The so - called collaborative robot is actually a kind of robot that can work in a shared space with humans and interact closely with them. In short, it can work together with humans. A collaborative robot is mainly composed of a robot body, hollow torque motors, harmonic reducers, servo drives, and a controller.

Characteristics of collaborative robots:

Collaborative robots with different structures: They are mainly single - arm and dual - arm robots. A single - arm collaborative robot has only one arm and is a common form of robotic arm. Due to its flexible layout and simple control, it is widely used in various industrial scenarios. A dual - arm collaborative robot has redundant motion space, is highly efficient and flexible, and is suitable for load applications that require interactive cooperation or for scenarios where multiple actions need to be completed in a limited space, such as the cooperative action of unscrewing a bottle cap with both hands. However, the dual - arm design will lead to an increase in cost and control complexity.

Collaborative robots with different load capacities: Limited by application scenarios and structural characteristics, the load capacity of collaborative robots generally does not exceed 20 kg. Usually, we define a light - load collaborative robot as having a load capacity of 3 - 10 kg, a heavy - load collaborative robot as having a load capacity of over 10 kg, and a desktop collaborative robot as having a load capacity of less than 3 kg. Light - load collaborative robots are the most common type of collaborative robots at present and are mainly applied in the consumer electronics, testing, medical, and service industries. Collaborative robots are often used in industrial scenarios such as assembly, handling, palletizing, and packaging, while desktop collaborative robots are used in work scenarios such as sorting, dispensing, gluing, and automatic testing.

Collaborative robots with different force - sensing forms: Force - sensing is a basic and important function for collaborative robots to achieve interaction, mainly divided into current loops, joint torque sensors, six - axis force/torque sensors, and electronic skins. Among them, the sensing form based on the current loop is an early type. The motor current of each joint of the robot is directly obtained through the robot's servo system, and then the output torque of each joint is calculated using the torque coefficient provided by the motor manufacturer. This method is both economical and simple and is widely used by robot manufacturers. Since accurate external forces cannot be obtained, it is often used for collision detection and simple drag - teaching.

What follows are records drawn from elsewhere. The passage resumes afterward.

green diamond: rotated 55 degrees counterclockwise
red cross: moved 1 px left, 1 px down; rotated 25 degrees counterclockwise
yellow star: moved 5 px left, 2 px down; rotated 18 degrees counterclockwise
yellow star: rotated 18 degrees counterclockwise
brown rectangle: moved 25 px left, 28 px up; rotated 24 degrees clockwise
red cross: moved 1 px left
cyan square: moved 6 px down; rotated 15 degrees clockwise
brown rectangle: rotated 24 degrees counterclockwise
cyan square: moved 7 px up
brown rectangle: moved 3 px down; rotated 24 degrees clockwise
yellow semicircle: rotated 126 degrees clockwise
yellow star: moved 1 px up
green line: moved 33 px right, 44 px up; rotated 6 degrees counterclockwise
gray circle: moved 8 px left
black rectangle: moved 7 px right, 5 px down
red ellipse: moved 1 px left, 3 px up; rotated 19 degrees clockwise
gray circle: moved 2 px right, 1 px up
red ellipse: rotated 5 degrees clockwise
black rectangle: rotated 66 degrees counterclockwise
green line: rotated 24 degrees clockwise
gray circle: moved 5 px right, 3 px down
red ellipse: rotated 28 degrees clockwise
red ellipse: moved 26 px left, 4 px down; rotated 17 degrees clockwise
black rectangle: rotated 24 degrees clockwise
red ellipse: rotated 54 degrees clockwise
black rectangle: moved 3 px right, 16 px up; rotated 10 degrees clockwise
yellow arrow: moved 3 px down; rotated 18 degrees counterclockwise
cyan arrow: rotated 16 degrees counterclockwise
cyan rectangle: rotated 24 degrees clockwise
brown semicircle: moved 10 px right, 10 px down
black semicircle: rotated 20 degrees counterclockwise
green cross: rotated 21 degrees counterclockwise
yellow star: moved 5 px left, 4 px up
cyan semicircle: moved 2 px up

Collaborative robots based on joint torque sensors have been a research hotspot in recent years. A popular flexible joint is composed of a torque sensor, a multi - turn encoder, and a single - turn absolute encoder, and then the torque of each joint shaft is directly output by the torque sensor. Compared with existing feedback methods, this method has higher accuracy and feedback frequency, and it is easy to achieve compliant control of the robot. It has been applied in scenarios such as precision assembly, polishing, and surgery. However, the use of torque sensors will reduce the joint stiffness and trajectory accuracy of the robot, and structural integration will also increase the difficulty of design and manufacturing.